I'm working and I accomplished my 'today target' for the urban design project...
well really looking fwd to finish my paper as well!!!

Just back from outing with 3 friends....was nice, with lots of laughs! amazing how happy feeling can cure headache!




here is she...my dear buddy! Devisari Tunas...hehehe...we have one similarity, slordig hahahahhaha...to identify we are still alive, we--at least once in 2 days--need to bump to something; bed, tables, window frame, shelves hahahaha.....ahhh..miss you alot, Sari!!!!

~voila!

la question urbaine finally in my hand!!!!
thanks to my sweet dear Sari, a precious friend i miss alot....muach muach, thanks darling!
though it's only copy version [well, sorry Mr. Castells, they make it so difficult for me to get the original version...], and only part one [Sari made her effort to copy till chapter four, that's magnificent!] but it's really pulling my enthusiasm again to continue on my paper...

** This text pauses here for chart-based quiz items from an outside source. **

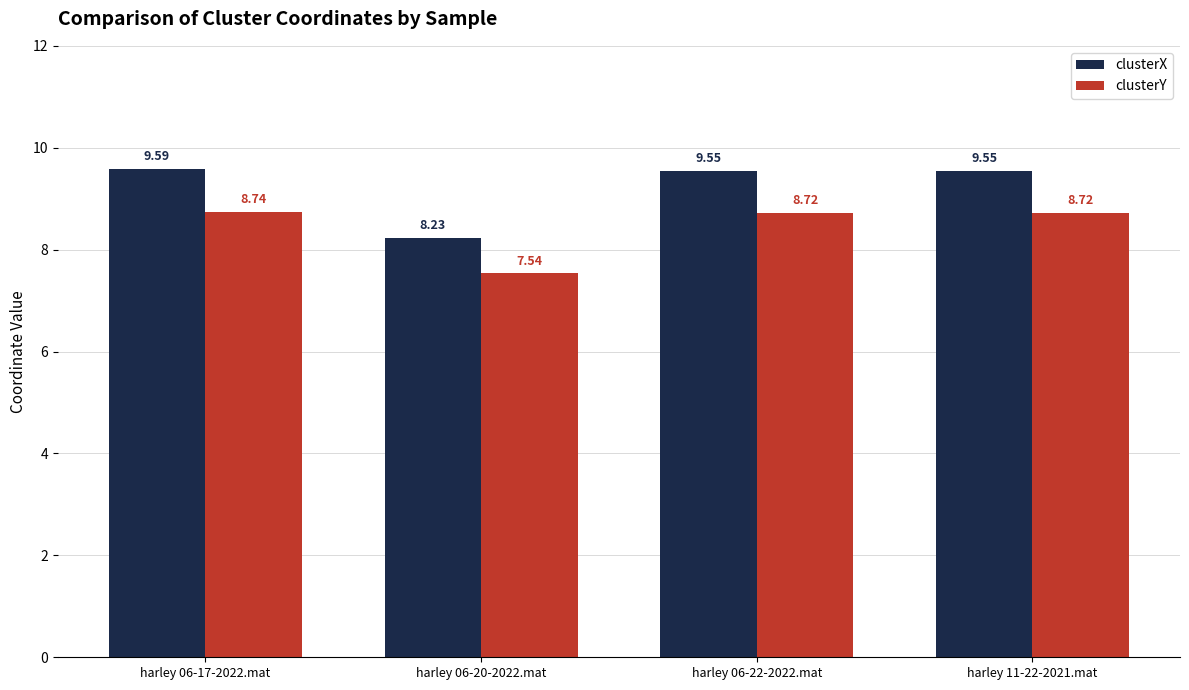

What are all the series names shown in the legend?

clusterX, clusterY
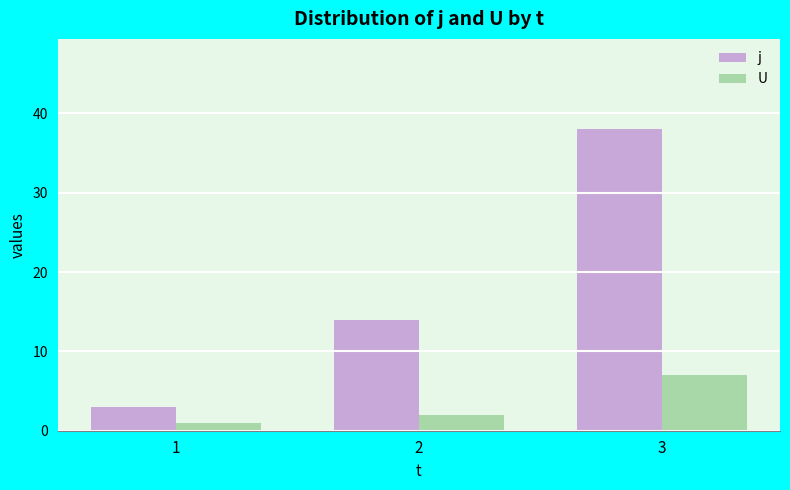

Rank the series by their maximum value, from lowest to highest.

U, j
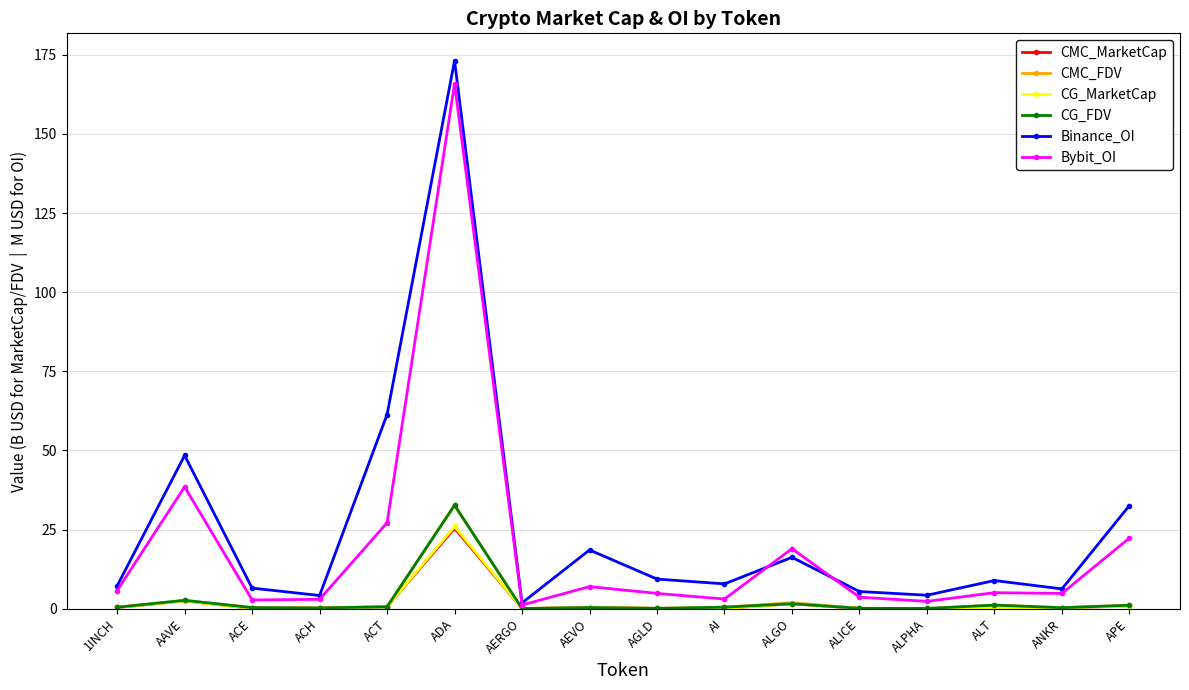

True or false: Binance_OI has a value of 32.6 at APE.

True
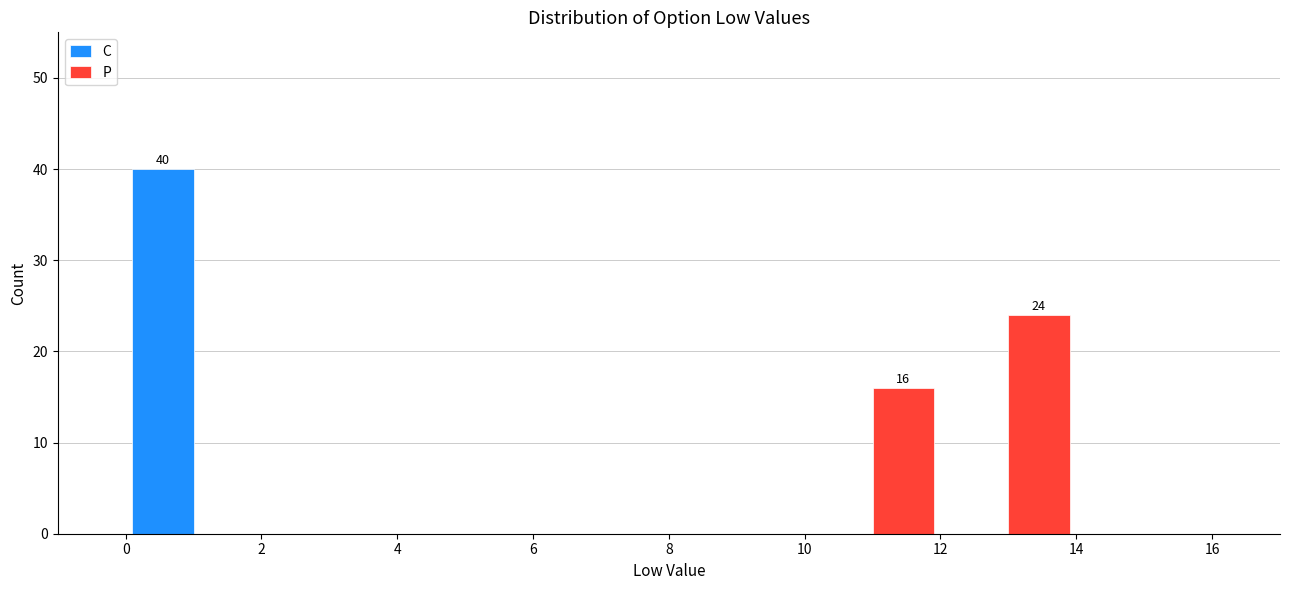

In the C series, which range on the x-axis has the tallest bar?

0 to 2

well, ok, and another finding on AI works...i've struggled the whole nite to refine a DWG work in AI...and it was so damn slow progress...as for my computer...it's hard work...
then just in the morning, granted such a big blessing by God, then suddenly a new finding just help me manage to compact a whole nite work in couple hours...hehe....well....nothing is useless, whole nite effort finally leads to something...

ok, that's for now...ach..magnificent!

merci beau coup Sari!


Monday, November 01, 2004


After this you'll find some of my sweet memories of 15 days in Italy [August 2004]with Danly and Yinfang, those which keep on bouncing in my head

i have the small picture of this, while we were posing...danly took our moment...such a nice series of pictures...my sweet memories in Italy


me..taken by yinfang, on our 'strange' lunch in verona


yinfang with her 'ham~!' ohhhhhh


Sky of Tuscany...where time stands still. A picture taken from top of around 1000 years campanile in Archidosso.

l'age de raison

should you blame yourself if you reason on things?
well yes if it stop you from moving forward, or at worst...drag you down to drain.

that's why I've decided to delete all my past blog-postings
too many issues attached me from move on
drag me back each time I want to leap forward.

this is a brand new page..thou they still remain in me and sometimes bounce to surface just to tickle me a bit.

it just the phase of life where people questioning theirselves, i believe.
as i believe also God creates things with their own times.
so, why should I bother if this is the moment for me to take a step back, rethink then buried them deep down..and go for new pages.

life is waiting...

and today i still believe,
each moment is created to form a person.
and here i start ...no...i continue to the next chapter.